Uno sguardo continuo alla vita per lasciare posto alla speranza

copertina del libro di Mario Melazzini - Lo sguardo e la speranzadi Ernesto Bodini
(giornalista scientifico)

Le autobiografie, si sa, spesso sono “autoreferenziali” sia per un comprensibile desiderio suggerito dall’Ego, sia per la necessità di colmare dei vuoti interiori se non per rendere “edotta” l’opinione pubblica di un vissuto esistenziale. Ed è quest’ultima ragione, a mio avviso, che ha motivato Mario Melazzini per il suo ultimo lavoro “Lo sguardo e la Speranza – La vita è bella, non solo nei film” (Ed. San Paolo, pagg. 139, € 14.00), mettendo in primo piano non solo se stesso come persona, ma anche una serie di personaggi che da anni lo stanno accompagnando nel faticoso percorso: la lotta contro una malattia destabilizzante e ostile (la Sclerosi Laterale Amiotrofica, meglio nota come “SLA”), ma non tanto da frenare la sua determinazione e soprattutto il suo attaccamento alla vita.

Mario Melazzini, pavese di nascita, classe 1958, è un brillante oncoematolgo, che ancora oggi, nonostante la semi-immobilità in carrozzina manifesta ed esercita la medicina e molteplici ruoli ed interessi, tra i quali l’impegno nella Associazione AriSLA (Agenzia nazionale per la ricerca sulla Sclerosi Laterale Amiotrofica), presidente della Commissione Nazionale Ministeriale per la Ricerca Biomedica, assessore alle Attività Produttive, Ricerca e Innovazione di Regione Lombardia; oltre ad essere autore di diverse pubblicazioni scientifiche di significativo rilievo. Un excursus ricco di eventi, aneddoti, emozioni ma anche riflessioni sui molteplici aspetti della vita pratica, professionale, sociale e affettiva di tutti i giorni lo ha coinvolto (e lo coinvolge) nel più profondo della sua sensibilità ed onestà intellettuale, sino a considerare il concetto di “fine esistenza” non come mera arrendevolezza ma come una forma di rispetto nei confronti del suo corpo e soprattutto di tutti coloro che si sono a lui dedicati e che a lui tuttora si dedicano. Una filosofia che il dottor Melazzini ha messo in primo piano tanto da rivedere la sua “posizione esistenziale”, e dar così il massimo spazio a quella acuta osservazione (che lui definisce “sguardo”) e quindi alla speranza, proprio perché «la speranza – scrive – è un percorso che mi può condurre ad una condizione migliore… Il dolore e la sofferenza, in quanto tali, non sono buoni né desiderabili, ma non per questo sono senza significato. Anche la sofferenza può essere contestualizzata e considerata come esperienza di vita».
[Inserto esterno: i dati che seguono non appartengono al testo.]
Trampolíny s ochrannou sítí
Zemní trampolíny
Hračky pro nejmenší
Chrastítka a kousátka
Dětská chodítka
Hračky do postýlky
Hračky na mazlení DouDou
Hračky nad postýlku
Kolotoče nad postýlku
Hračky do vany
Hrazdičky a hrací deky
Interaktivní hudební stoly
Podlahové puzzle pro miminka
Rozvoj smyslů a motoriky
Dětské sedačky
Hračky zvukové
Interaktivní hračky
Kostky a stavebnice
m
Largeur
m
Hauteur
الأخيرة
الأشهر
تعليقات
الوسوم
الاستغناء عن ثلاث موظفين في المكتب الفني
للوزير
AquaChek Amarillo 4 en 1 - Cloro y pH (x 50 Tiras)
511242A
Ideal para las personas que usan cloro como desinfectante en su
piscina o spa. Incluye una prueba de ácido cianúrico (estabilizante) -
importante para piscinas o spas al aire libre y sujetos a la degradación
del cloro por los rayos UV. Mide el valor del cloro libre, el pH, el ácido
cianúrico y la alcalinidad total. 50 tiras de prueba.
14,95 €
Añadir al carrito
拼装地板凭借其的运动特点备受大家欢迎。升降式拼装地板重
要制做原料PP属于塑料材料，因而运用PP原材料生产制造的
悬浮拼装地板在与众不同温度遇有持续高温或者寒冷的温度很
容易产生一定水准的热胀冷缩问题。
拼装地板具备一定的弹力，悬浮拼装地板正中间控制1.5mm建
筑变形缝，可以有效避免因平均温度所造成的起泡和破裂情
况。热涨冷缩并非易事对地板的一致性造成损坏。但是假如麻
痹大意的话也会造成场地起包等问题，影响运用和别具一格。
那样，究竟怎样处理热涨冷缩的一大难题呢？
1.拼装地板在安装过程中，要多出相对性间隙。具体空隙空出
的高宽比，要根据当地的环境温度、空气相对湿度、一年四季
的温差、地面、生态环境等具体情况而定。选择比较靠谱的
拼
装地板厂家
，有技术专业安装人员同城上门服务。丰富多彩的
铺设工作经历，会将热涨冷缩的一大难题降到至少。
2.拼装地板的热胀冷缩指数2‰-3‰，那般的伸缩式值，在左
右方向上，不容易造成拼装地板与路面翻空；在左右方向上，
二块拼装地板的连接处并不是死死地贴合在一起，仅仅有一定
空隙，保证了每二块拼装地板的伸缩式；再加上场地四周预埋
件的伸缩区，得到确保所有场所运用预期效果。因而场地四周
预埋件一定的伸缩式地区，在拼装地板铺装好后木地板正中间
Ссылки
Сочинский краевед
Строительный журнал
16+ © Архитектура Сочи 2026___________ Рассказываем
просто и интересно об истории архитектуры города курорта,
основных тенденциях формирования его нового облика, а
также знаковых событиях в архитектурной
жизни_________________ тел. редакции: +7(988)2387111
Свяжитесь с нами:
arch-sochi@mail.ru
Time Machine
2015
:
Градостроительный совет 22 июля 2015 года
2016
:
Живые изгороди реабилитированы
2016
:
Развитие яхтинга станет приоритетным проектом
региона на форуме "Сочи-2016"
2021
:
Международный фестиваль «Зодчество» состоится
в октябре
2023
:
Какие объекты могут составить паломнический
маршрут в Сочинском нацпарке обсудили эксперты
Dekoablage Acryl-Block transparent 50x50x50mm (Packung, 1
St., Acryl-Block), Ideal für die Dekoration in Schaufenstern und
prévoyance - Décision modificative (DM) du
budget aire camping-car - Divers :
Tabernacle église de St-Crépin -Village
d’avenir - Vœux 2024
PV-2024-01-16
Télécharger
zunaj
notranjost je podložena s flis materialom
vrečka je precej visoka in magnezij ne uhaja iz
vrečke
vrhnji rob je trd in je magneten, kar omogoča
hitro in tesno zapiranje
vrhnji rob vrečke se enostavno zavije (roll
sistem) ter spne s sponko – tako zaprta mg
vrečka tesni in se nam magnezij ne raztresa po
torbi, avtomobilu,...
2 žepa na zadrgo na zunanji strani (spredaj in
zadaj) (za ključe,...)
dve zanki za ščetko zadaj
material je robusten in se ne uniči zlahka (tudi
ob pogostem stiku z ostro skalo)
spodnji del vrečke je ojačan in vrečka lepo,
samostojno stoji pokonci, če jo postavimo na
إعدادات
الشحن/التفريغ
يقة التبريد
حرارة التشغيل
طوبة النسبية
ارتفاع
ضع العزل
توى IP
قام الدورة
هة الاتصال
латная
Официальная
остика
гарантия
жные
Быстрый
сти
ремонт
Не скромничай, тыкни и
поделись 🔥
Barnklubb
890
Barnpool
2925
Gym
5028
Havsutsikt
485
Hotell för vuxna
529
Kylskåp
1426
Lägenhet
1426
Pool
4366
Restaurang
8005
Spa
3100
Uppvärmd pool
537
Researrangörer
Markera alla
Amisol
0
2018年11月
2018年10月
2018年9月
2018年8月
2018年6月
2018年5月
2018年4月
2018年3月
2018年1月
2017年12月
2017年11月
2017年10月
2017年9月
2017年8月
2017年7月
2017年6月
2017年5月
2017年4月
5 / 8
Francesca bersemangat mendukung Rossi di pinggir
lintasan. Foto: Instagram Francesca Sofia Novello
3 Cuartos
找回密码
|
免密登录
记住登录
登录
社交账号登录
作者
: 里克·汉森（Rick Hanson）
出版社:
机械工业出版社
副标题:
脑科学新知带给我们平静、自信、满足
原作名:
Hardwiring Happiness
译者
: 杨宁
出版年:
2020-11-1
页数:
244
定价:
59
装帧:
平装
Mario MelazziniConsiderazioni ferme e risolute che poggiano le basi sulla fermezza e la determinazione non solo per la raggiunta razionalità, ma soprattutto, a mio modesto avviso, per la maturata consapevolezza che la malattia può modificare (e talvolta alienare) qualsiasi percorso esistenziale, «ma anche edificare – precisa – una serie di colonne d’Ercole, superate le quali ci è impossibile tornare indietro. Ma, se lo si vuole, ci è ancora consentito di guardare avanti». Certo, volgersi all’orizzonte ad ogni risveglio quando si è in condizioni di una quasi totale staticità, sapendo di dipendere dal prossimo (“caritatevole” o meno) non si può eludere l’umano sconforto, ancorché accompagnato da una visione altalenante tra pessimismo e ottimismo; condizione questa, che non risparmia nemmeno un medico esso stesso malato. Ma dopo anni di esperienza “avvalorata” dal proprio sapere scientifico, e nel contempo coadiuvata e sostenuta da numerose e interminabili manifestazioni di affetto, il dottor Melazzini è oggi un riferimento palese per tutti i malati di SLA, ma anche per tutti coloro che sentono il senso dell’abbandono da parte dei propri affetti famigliari (anche se comprensibile ma non giustificabile), ed ancor peggio dalle Istituzioni preposte alla tutela di chi non ha mai chiesto di conoscere la SLA, che inesorabilmente li rende sudditi delle stesse con poche prospettive all’orizzonte, nonostante gli sforzi della ricerca scientifica… e nonostante il sereno sguardo e la speranza che sostengono ogni giorno questo bravo medico e… malato esemplare.